- **RECORDS TO PROCESS**:

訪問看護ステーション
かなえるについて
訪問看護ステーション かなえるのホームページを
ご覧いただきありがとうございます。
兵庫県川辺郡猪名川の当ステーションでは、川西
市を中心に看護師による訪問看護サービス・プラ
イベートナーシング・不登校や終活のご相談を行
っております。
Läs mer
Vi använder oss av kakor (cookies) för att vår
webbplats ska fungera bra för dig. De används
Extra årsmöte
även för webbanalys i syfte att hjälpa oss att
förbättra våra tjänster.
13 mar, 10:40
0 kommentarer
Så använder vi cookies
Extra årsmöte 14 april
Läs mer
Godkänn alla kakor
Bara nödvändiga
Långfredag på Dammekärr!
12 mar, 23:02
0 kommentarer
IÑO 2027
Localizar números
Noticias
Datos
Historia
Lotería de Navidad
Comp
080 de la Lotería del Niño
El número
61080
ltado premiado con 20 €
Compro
...
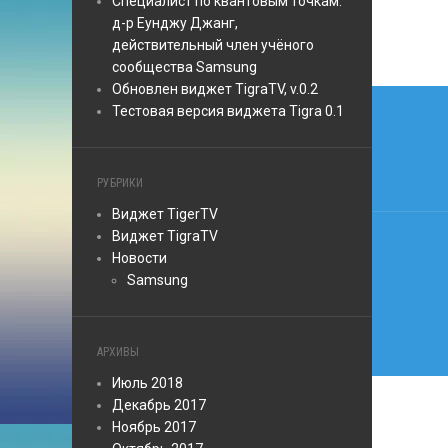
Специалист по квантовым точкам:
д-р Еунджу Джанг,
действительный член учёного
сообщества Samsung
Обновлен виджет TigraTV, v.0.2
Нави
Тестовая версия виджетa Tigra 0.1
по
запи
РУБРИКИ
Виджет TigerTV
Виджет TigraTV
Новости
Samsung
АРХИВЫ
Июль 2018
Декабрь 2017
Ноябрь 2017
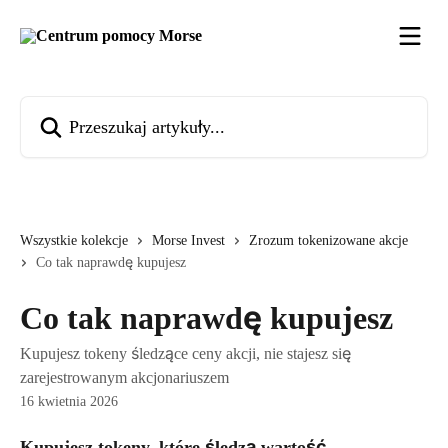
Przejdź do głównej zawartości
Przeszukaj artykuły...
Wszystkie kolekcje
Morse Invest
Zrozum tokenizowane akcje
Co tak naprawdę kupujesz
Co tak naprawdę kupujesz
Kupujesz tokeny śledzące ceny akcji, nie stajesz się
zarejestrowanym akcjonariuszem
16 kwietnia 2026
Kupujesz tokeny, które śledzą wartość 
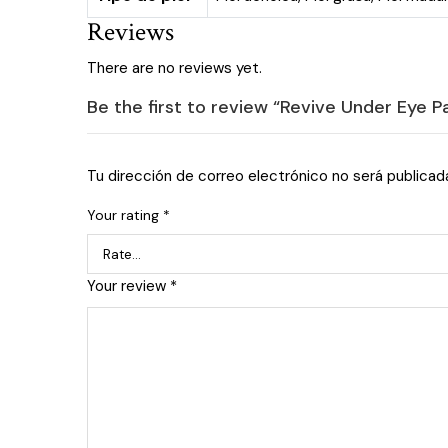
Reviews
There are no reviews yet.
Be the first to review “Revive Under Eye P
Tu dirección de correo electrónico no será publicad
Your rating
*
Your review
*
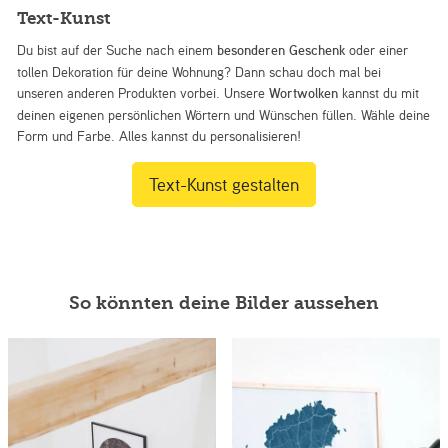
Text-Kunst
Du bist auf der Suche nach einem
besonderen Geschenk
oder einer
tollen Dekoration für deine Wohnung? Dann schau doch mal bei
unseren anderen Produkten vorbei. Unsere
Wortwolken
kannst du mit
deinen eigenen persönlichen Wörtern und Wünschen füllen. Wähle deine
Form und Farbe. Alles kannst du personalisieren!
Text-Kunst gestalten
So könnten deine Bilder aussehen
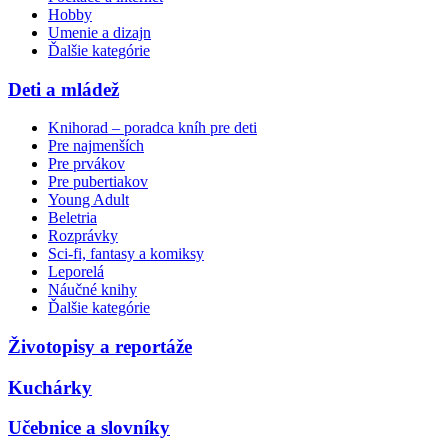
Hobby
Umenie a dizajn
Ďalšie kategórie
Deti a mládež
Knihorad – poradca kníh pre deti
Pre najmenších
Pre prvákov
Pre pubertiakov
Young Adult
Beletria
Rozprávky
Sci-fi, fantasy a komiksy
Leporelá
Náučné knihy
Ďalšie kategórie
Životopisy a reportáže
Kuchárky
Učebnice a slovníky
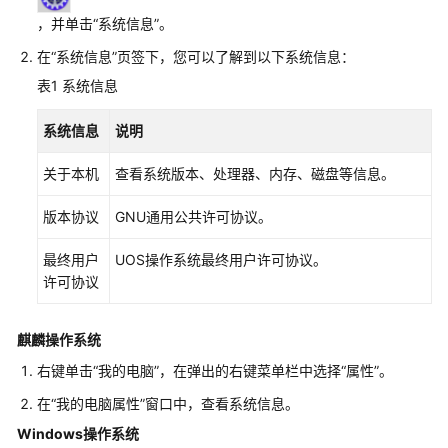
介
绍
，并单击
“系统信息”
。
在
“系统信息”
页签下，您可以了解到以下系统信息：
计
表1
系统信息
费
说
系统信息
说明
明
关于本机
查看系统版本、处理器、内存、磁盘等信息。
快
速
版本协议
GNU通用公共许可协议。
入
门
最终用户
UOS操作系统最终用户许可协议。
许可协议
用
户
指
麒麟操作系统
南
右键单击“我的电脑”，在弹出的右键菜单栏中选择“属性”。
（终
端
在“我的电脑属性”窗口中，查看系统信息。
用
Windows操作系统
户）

- **ABOUT THIS TASK**: Leaving out the pictures, please output the lines in the entries above from the one with "Тестовая версия виджетa Tigra 0.1" through the one with "Zrozum tokenizowane akcje", exactly as they are.

- **SOLUTION TO THE PROBLEM**:
Тестовая версия виджетa Tigra 0.1
по
запи
РУБРИКИ
Виджет TigerTV
Виджет TigraTV
Новости
Samsung
АРХИВЫ
Июль 2018
Декабрь 2017
Ноябрь 2017
Przejdź do głównej zawartości
Przeszukaj artykuły...
Wszystkie kolekcje
Morse Invest
Zrozum tokenizowane akcje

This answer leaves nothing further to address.